小林紀興の「マスコミに物申す」

第三の権力と言われるマスコミは政治家や官僚と違い、読者や視聴者の批判は一切無視、村社会の中でぬくぬくと… それを許せるか

読売新聞読者センターとの最終決戦レポート――日本最大の新聞社の卑劣さを暴く③

2014-02-20 09:23:06 | Weblog
 次に安倍内閣の経済政策についての評価と無定見な支持を読者に押し付けた罪についての判決理由を述べる。
 安倍内閣は発足早々「アベノミクス」なる経済政策を打ち出した。具体的内容は「3本の矢」として示された。3本の矢のスローガンは ①大胆な金融政策 ②機動的な財政政策 ③民間投資を喚起する成長戦略である。ただこのスローガンだけでは具体策は何も見えない。もちろん安倍総理もそのことは重々承知で具体策を次々に打ち出してはいる。
 そもそもアベノミクスは第2次安倍内閣が打ち出したものではなく、第1次安倍内閣の経済政策として命名されていた。第1次安倍内閣が打ち出した経済政策であるアベノミクスを、現在のアベノミクスが継承しているのであれば、とくに区別して意図的な作為を問題にしたりする必要はないのだが、実は180度転換したと言っても過言でないほど中身が異なっている。
 第1次安倍内閣が打ち出した経済政策であるアベノミクスは、小泉構造改革路線を継承し、財政出動を削減して公共投資を縮小し、規制緩和を強力に進めることで民間主導の経済成長を図ろうというものだった。が、第2次安倍内閣が声高に叫んでいるアベノミクスは事実上「亡霊」となっているケインズ経済政策に頼ることでデフレ不況脱出を図ろうというもので、小林紀興氏は何度もアベノミクスの欠陥を指摘し具体的提案もしてきた。とりあえず第2次安倍内閣のアベノミクスの中身を具体的に見ていこう。
 まず金融政策では、アベノミクス経済政策の断行に欠かせない日銀総裁に黒田東彦氏を起用した。そのため当初はアベノミクスにやや冷ややかな目で見ていた読売新聞は「安倍総理の言いなりになる人事」と揶揄していたくらいだった。だが、アベノミクスを理解するということと、安倍総理の言いなりになるということは、結果は同じでもまったく評価の視点が違う。
══════════════════════════════
▶ _記述問題 A_: 記録のうち、「genus: Portulaca」を含む行から「family: Columbidae」を含む行までを、両端の行も含めてそのまま出力せよ。
提示文と記録は、それぞれ別の出典から取られたものである。

▶ _抜粋記録_:
══════════════════════════════
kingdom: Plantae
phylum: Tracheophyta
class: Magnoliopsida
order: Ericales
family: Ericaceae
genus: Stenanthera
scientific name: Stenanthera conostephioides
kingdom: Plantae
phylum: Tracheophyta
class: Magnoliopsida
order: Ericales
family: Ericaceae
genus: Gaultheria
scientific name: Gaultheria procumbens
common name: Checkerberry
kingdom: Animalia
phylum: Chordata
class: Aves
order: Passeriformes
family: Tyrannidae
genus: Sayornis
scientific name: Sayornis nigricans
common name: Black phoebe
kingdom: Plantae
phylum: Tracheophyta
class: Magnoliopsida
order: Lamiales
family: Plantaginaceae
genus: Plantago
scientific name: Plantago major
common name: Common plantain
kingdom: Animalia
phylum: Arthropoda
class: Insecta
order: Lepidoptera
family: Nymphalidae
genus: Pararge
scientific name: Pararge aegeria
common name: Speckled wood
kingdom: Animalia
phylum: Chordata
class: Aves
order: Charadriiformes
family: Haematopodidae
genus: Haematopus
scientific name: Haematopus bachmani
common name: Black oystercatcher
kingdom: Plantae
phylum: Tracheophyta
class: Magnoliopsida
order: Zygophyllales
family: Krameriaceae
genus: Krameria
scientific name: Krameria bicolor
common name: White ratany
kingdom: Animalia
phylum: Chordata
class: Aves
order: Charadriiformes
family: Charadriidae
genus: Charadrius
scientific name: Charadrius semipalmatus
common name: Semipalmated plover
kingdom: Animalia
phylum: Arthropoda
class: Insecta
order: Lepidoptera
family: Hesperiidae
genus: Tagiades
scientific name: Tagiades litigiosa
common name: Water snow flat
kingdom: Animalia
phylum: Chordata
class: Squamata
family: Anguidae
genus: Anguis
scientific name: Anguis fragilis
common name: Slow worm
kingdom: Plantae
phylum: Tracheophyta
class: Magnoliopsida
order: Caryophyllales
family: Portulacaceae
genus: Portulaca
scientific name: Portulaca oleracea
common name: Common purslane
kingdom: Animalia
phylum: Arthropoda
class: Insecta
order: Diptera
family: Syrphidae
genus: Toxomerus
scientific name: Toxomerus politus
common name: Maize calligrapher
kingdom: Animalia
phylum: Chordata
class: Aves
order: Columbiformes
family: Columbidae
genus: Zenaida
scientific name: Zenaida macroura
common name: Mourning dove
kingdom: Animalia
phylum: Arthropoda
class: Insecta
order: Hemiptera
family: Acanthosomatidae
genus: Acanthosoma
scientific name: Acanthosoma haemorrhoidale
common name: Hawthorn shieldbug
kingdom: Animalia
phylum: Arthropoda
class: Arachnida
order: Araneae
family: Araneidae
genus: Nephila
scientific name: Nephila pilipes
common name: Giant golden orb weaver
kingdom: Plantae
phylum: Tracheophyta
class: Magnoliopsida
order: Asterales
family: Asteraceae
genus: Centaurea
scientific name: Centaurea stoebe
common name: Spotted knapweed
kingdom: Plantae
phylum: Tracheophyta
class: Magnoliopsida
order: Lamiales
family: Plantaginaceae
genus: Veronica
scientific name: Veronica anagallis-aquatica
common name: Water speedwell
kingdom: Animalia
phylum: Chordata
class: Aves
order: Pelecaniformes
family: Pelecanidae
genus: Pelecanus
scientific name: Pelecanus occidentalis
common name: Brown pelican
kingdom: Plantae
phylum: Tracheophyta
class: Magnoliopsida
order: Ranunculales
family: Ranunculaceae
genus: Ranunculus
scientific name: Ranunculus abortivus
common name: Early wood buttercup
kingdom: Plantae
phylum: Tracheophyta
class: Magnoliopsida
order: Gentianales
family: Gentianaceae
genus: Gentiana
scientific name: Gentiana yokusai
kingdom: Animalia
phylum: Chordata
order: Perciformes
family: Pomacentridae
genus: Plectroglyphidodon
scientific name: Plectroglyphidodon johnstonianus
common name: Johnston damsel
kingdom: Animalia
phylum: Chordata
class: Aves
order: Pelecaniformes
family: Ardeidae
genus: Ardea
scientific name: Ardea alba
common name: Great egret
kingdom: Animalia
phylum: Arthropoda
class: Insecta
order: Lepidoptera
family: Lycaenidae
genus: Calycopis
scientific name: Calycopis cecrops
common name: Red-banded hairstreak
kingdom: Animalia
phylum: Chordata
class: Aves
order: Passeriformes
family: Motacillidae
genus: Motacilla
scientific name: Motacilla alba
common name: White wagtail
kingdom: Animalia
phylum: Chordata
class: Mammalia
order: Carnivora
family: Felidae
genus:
══════════════════════════════
▶ _記述問題 B_: 提示文によると、第2次安倍内閣が日銀総裁に起用したのは誰か。

▶ _最終解答 A_:
genus: Portulaca
scientific name: Portulaca oleracea
common name: Common purslane
kingdom: Animalia
phylum: Arthropoda
class: Insecta
order: Diptera
family: Syrphidae
genus: Toxomerus
scientific name: Toxomerus politus
common name: Maize calligrapher
kingdom: Animalia
phylum: Chordata
class: Aves
order: Columbiformes
family: Columbidae

▶ _最終解答 B_: 黒田東彦氏である。